Passage provided:

Windows01 · 06/10/2021 14:22

@Brightonpierrot

Is not blocking her and not telling me about this a form of cheating again?

Why can't he see this from your perspective for one minute?

Why can't he feel so remorseful that the moment you suggest blocking her he unequivocally agrees with you and springs into action that will not just send a message to her, but to you also?

Why can't he draw a line under the past and leave this other woman there where she belongs?

Why can't he see that the way he is treating you and speaking to you is appalling given that he if the one that had the affair?

Why is he taking advantage of the fact that he knows you are clinging on to him and will not walk away at this point?

Brightonpierrot · 06/10/2021 14:25

Hi,
I dont think i’m clinging on to him. I was just trying to get over the affair.
He doesnt know what i will do.

OP posts:
AmIteallythatstupid · 06/10/2021 14:26

If you are to stay with a cheating spouse and move forward then i'm sorry its there job to make you feel safe and secure in that relationship moving forward. That means the very first like he got he should have told you straight away, and said lets figure out how to block her. Then he should have assured you were ok. He response is one of complete disregard....it doesn't matter what he thinks about it or how he thinks you 'should' feel about it. In having an affair and betraying you he showed disregard for you and your feelings in recovering from that he has to out your feelings first .... he hasn't therefore i'd also tell him to do one!!!!

Dataset records:
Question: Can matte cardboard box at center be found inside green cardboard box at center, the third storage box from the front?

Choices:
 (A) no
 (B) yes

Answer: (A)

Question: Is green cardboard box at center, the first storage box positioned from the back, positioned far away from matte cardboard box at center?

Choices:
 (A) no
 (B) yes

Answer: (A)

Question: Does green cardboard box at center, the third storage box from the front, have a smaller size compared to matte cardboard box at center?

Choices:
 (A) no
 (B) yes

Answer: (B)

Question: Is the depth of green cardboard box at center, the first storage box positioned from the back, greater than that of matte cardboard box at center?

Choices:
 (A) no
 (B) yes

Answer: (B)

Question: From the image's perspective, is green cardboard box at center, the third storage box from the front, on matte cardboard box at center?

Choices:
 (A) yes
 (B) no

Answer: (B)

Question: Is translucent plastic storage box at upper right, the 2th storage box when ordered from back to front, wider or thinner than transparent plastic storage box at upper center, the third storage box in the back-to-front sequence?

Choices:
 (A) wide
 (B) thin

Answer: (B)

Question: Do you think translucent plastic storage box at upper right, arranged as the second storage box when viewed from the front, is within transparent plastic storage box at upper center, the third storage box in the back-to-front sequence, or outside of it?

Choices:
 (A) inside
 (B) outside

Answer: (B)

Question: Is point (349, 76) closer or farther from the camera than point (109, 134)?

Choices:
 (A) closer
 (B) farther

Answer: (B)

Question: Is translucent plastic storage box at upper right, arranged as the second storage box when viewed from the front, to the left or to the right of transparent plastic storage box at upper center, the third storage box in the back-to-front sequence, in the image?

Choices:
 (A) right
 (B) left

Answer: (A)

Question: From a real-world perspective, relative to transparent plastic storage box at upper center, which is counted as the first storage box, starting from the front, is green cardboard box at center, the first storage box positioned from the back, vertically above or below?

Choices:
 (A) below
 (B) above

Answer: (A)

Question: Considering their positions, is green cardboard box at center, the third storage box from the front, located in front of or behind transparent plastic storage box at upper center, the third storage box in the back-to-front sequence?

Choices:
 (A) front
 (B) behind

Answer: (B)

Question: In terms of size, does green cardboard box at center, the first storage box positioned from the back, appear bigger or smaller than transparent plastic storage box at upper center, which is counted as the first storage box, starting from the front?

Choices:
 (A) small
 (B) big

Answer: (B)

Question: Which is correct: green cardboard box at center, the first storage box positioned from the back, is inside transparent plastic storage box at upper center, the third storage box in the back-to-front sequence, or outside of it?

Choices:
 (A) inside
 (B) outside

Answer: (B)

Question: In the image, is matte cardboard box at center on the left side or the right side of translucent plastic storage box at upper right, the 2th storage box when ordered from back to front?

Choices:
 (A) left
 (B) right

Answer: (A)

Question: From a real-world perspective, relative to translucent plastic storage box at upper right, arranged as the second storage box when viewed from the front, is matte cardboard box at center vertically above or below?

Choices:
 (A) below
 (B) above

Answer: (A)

What the task requires:
Write out everything in the forum thread from "He doesnt know" down to "to do one!!!!", copying it word for word.

Written response:
He doesnt know what i will do.

OP posts:
AmIteallythatstupid · 06/10/2021 14:26

If you are to stay with a cheating spouse and move forward then i'm sorry its there job to make you feel safe and secure in that relationship moving forward. That means the very first like he got he should have told you straight away, and said lets figure out how to block her. Then he should have assured you were ok. He response is one of complete disregard....it doesn't matter what he thinks about it or how he thinks you 'should' feel about it. In having an affair and betraying you he showed disregard for you and your feelings in recovering from that he has to out your feelings first .... he hasn't therefore i'd also tell him to do one!!!!